**Task instructions**
Please copy every line of the items below word for word, leaving the pictures out of your answer.

**Supplied material**
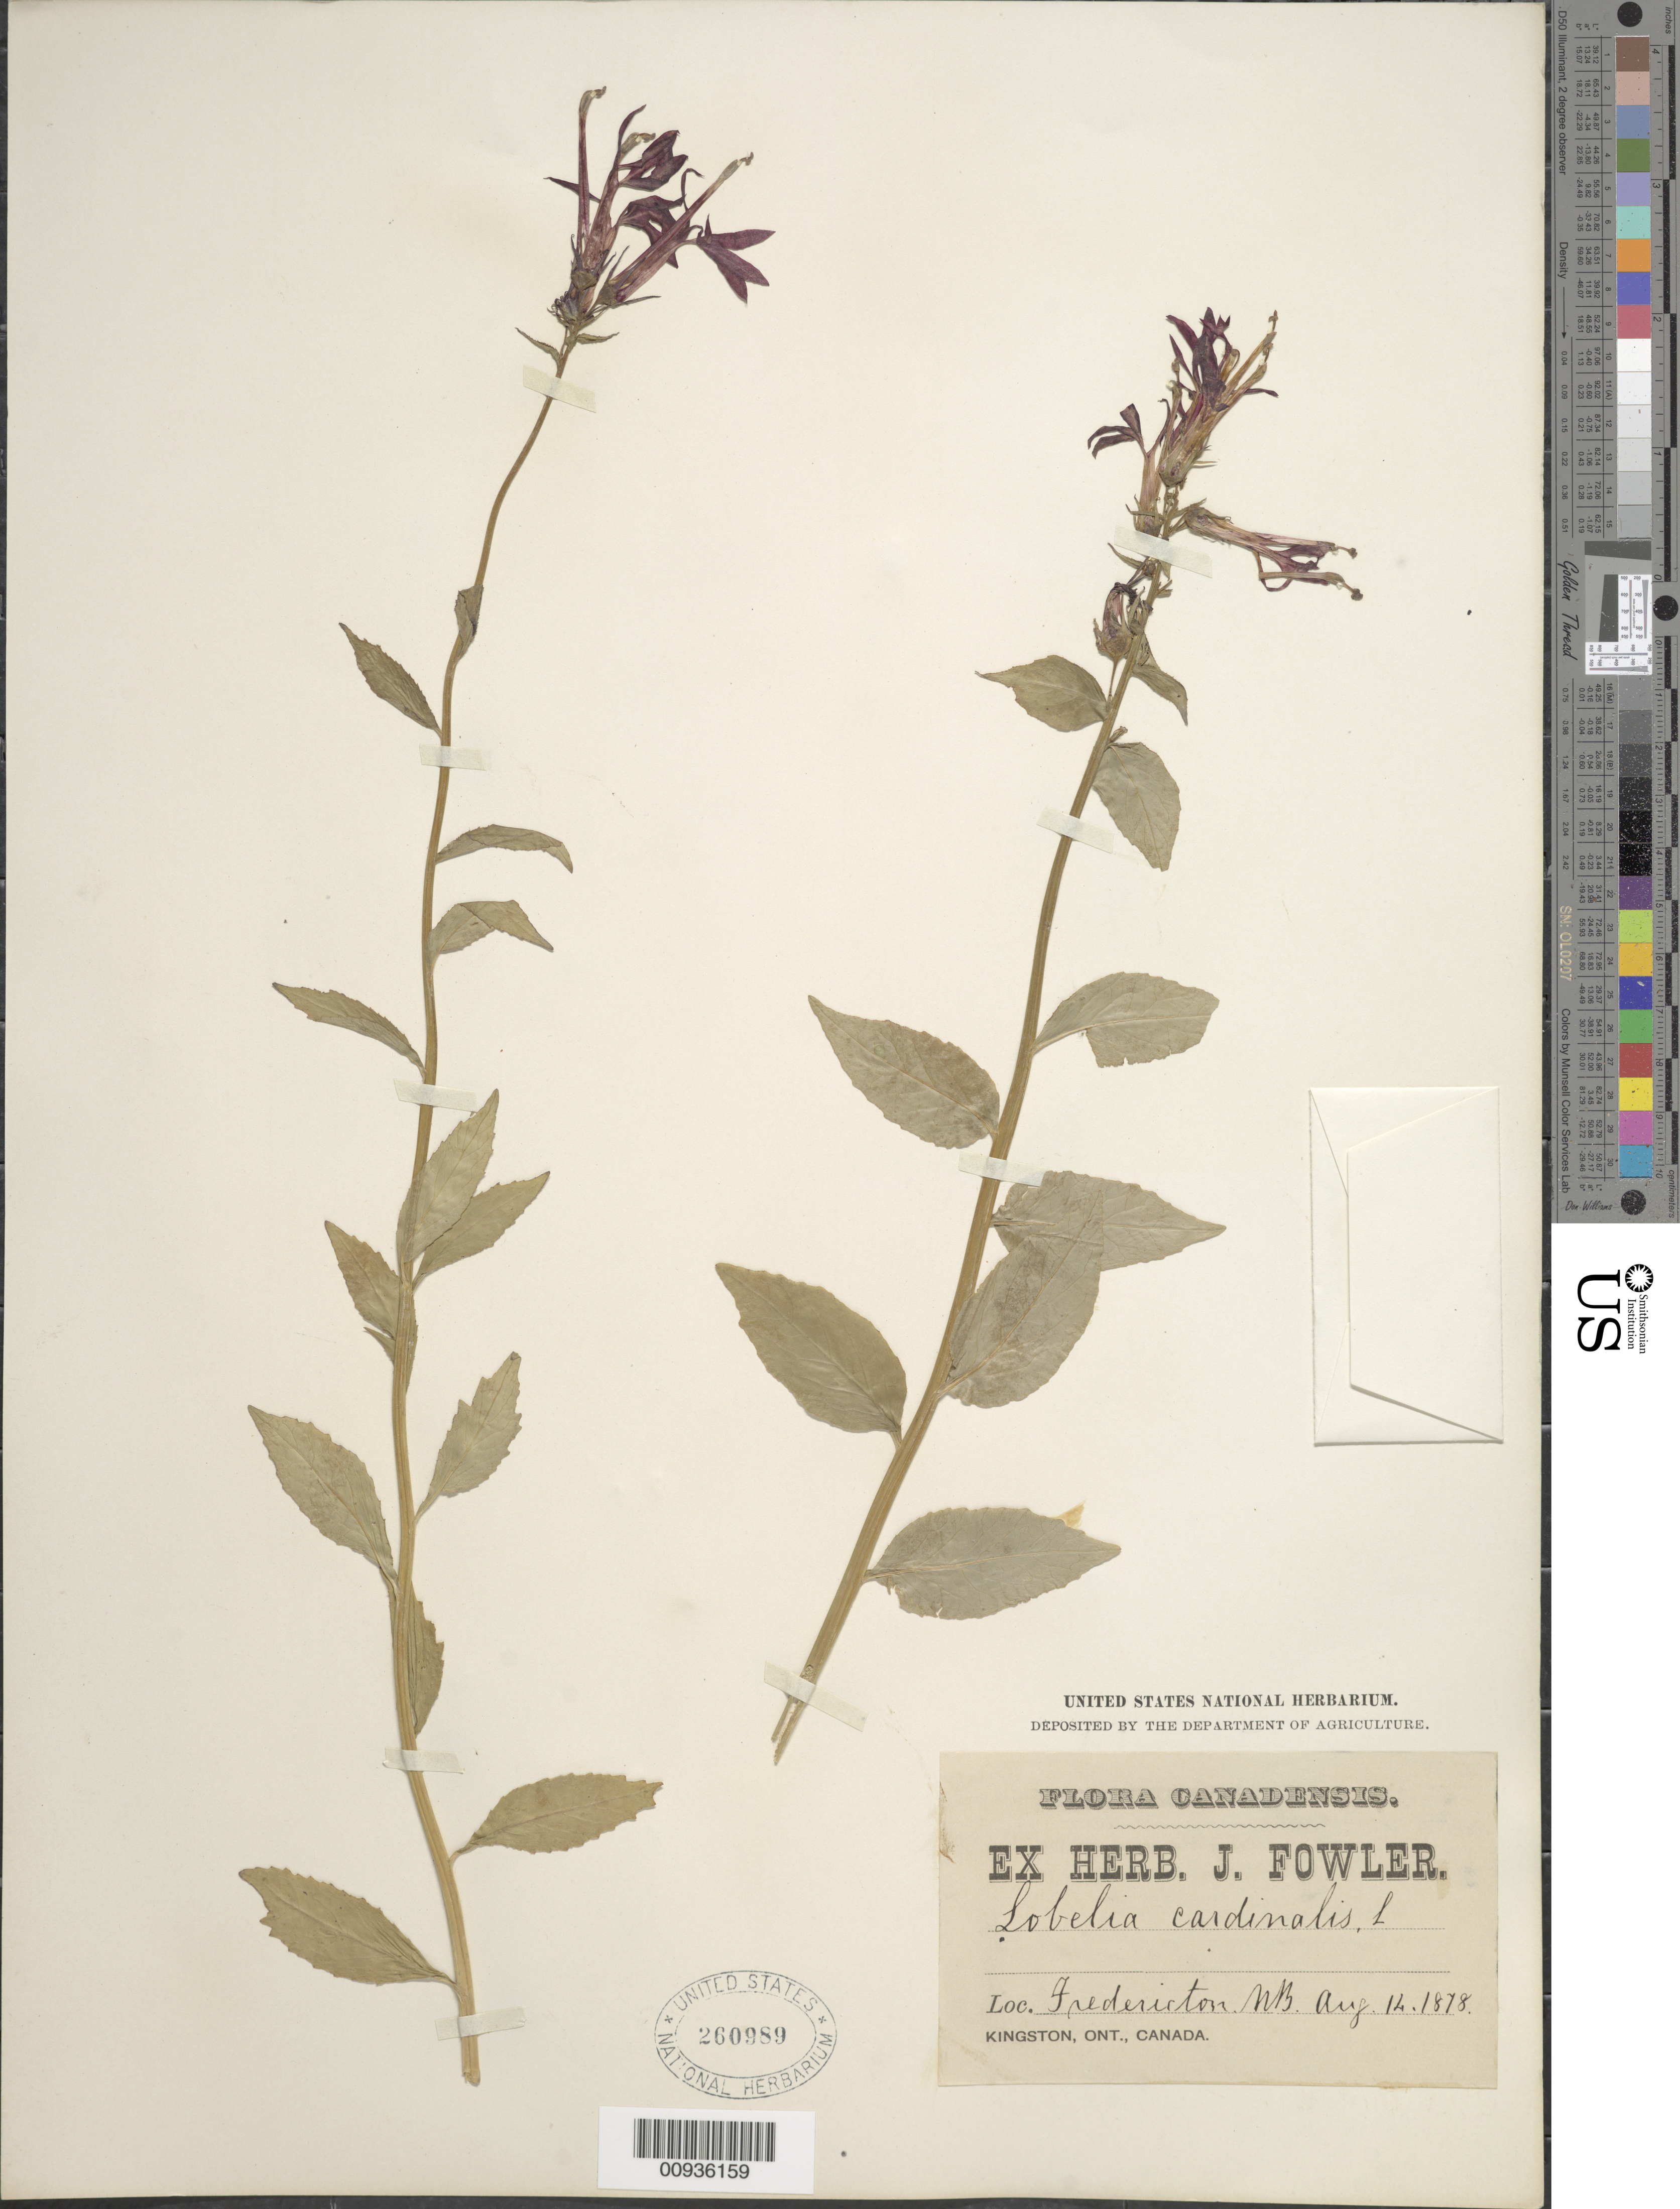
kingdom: Plantae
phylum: Tracheophyta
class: Magnoliopsida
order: Asterales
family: Campanulaceae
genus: Lobelia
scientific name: Lobelia cardinalis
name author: L.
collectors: ex herb. J. Fowler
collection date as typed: Aug. 14, 1878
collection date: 1878-08-14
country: Canada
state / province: New Brunswick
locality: Fredericton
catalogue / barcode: US 260989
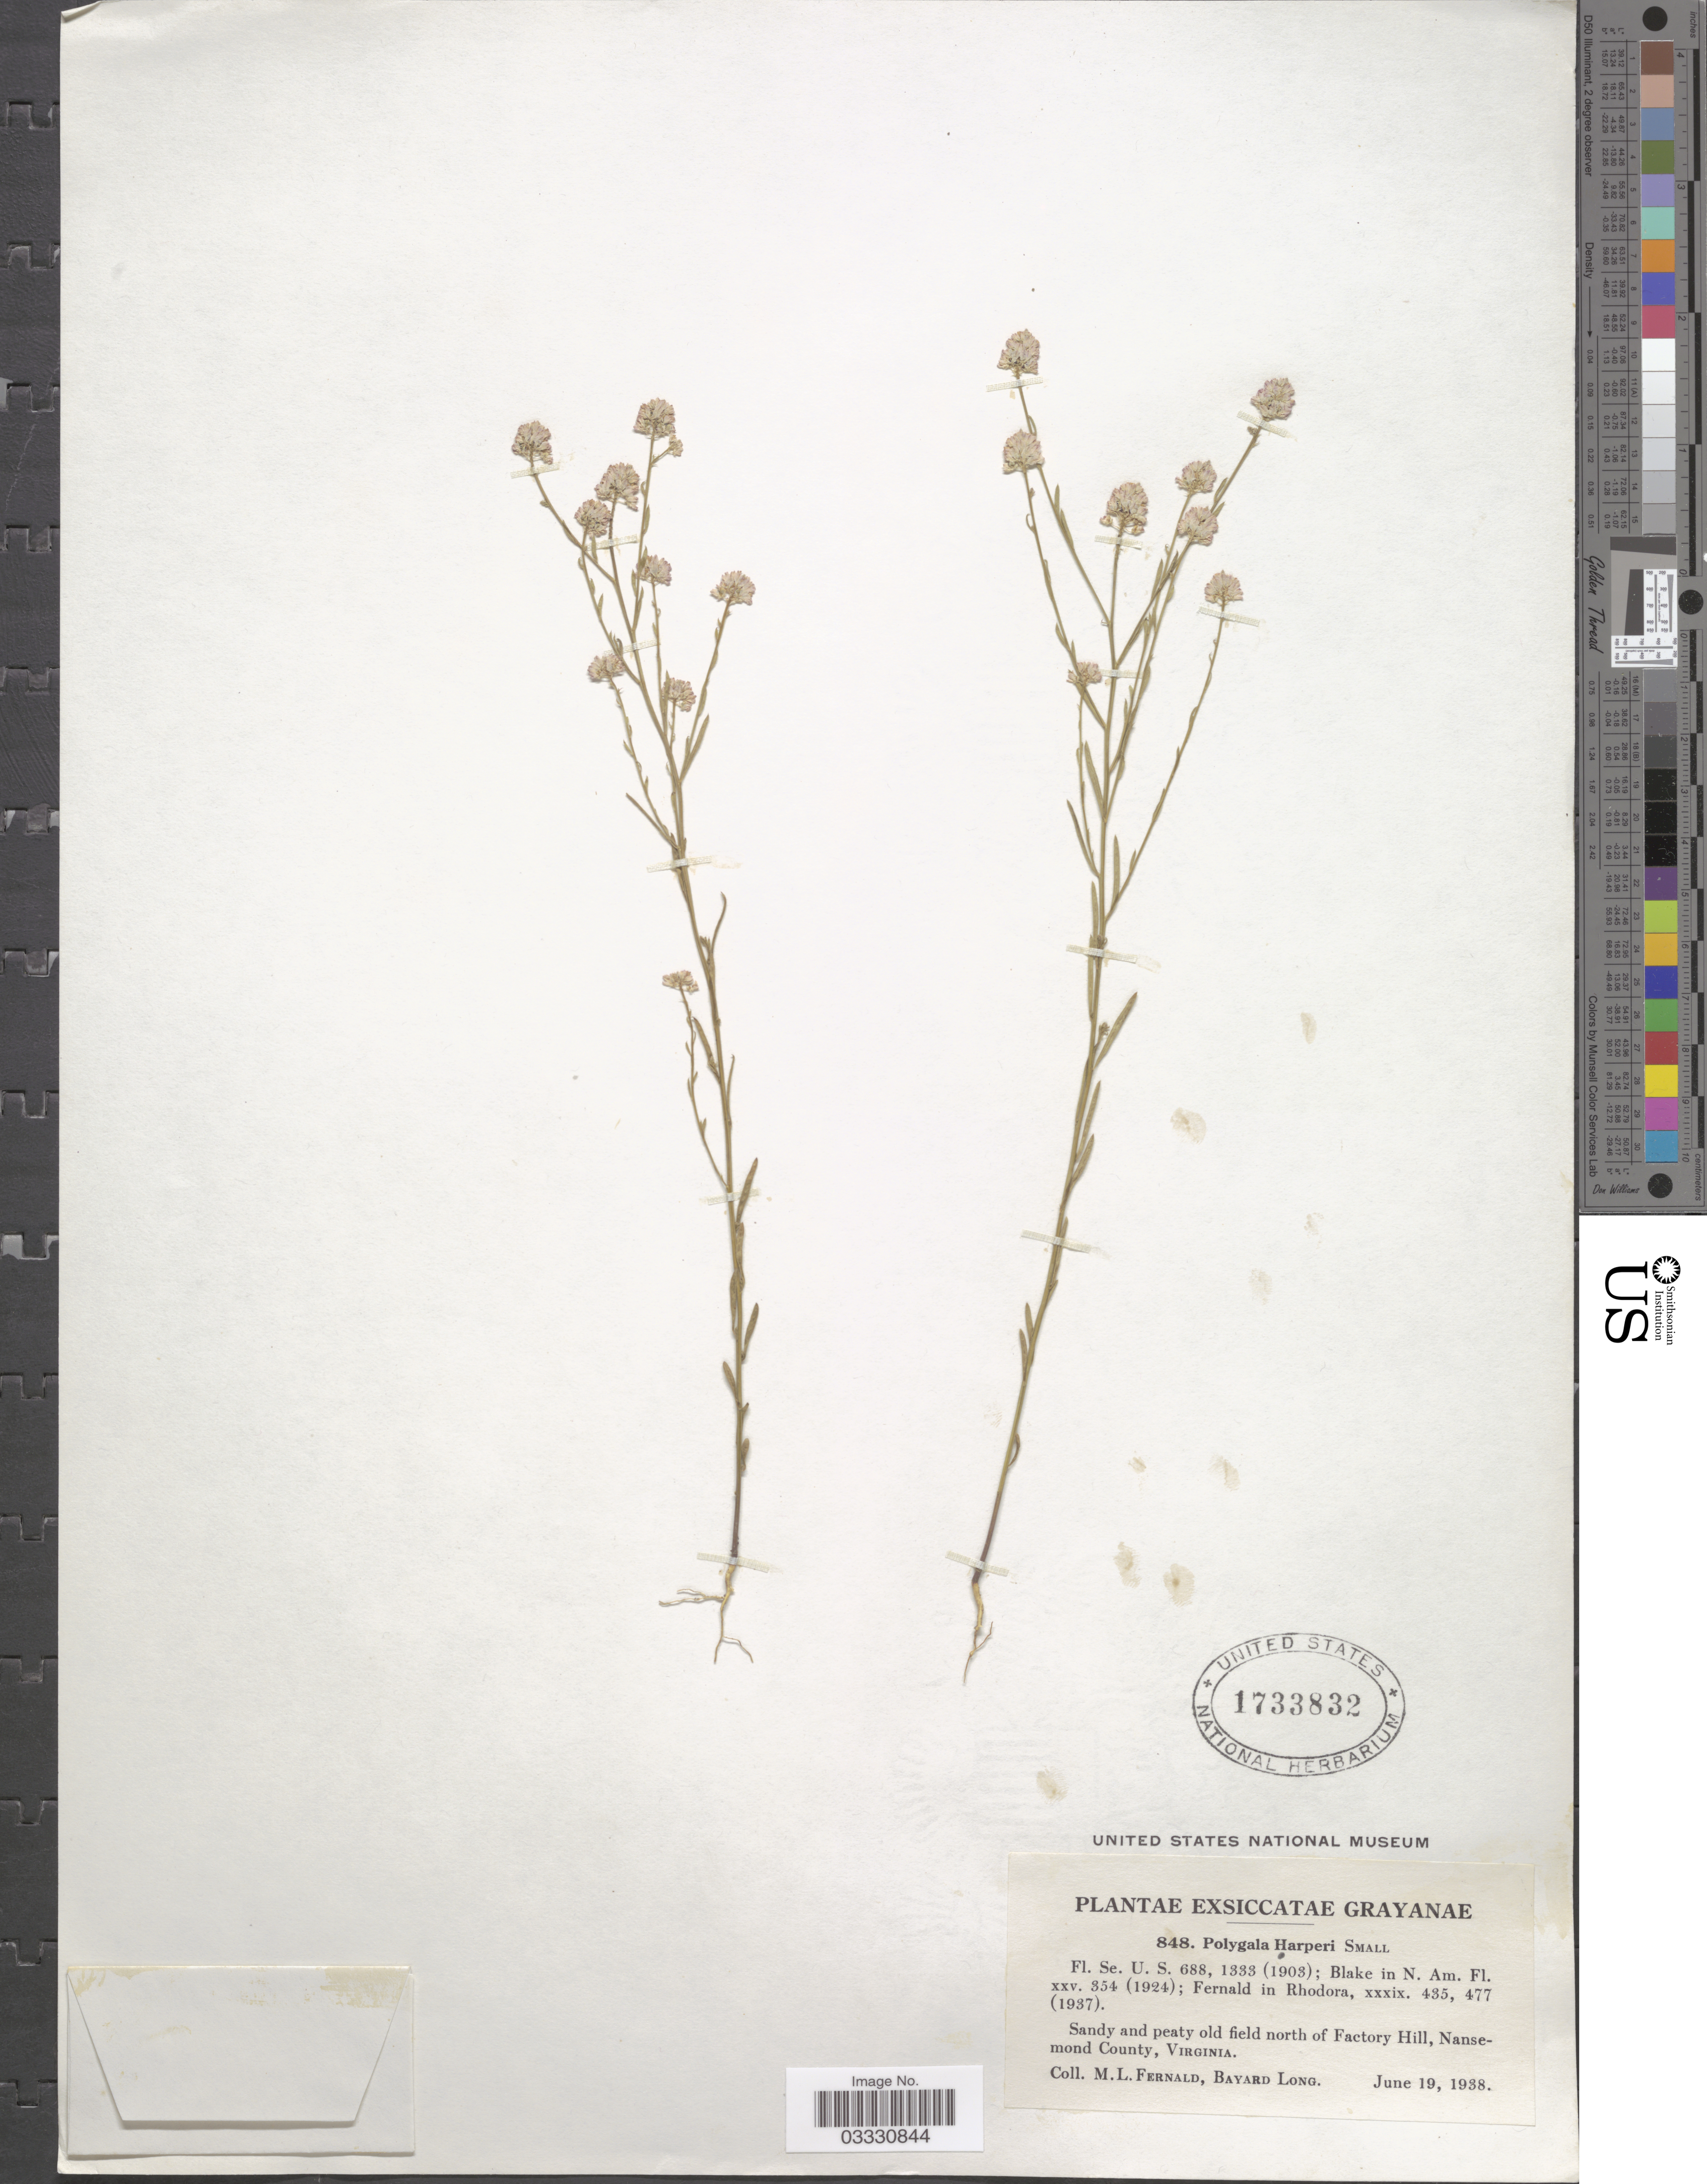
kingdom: Plantae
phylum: Tracheophyta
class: Magnoliopsida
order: Fabales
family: Polygalaceae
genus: Polygala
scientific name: Polygala harperi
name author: Small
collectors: M. L. Fernald & B. Long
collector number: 848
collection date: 1938-06-19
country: United States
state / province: Virginia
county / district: City of Suffolk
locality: Old field north of Factory Hill, Nansemond (=historic county name) County.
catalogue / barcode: US 1733832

**Answer to the exercise**
kingdom: Plantae
phylum: Tracheophyta
class: Magnoliopsida
order: Asterales
family: Campanulaceae
genus: Lobelia
scientific name: Lobelia cardinalis
name author: L.
collectors: ex herb. J. Fowler
collection date as typed: Aug. 14, 1878
collection date: 1878-08-14
country: Canada
state / province: New Brunswick
locality: Fredericton
catalogue / barcode: US 260989
kingdom: Plantae
phylum: Tracheophyta
class: Magnoliopsida
order: Fabales
family: Polygalaceae
genus: Polygala
scientific name: Polygala harperi
name author: Small
collectors: M. L. Fernald & B. Long
collector number: 848
collection date: 1938-06-19
country: United States
state / province: Virginia
county / district: City of Suffolk
locality: Old field north of Factory Hill, Nansemond (=historic county name) County.
catalogue / barcode: US 1733832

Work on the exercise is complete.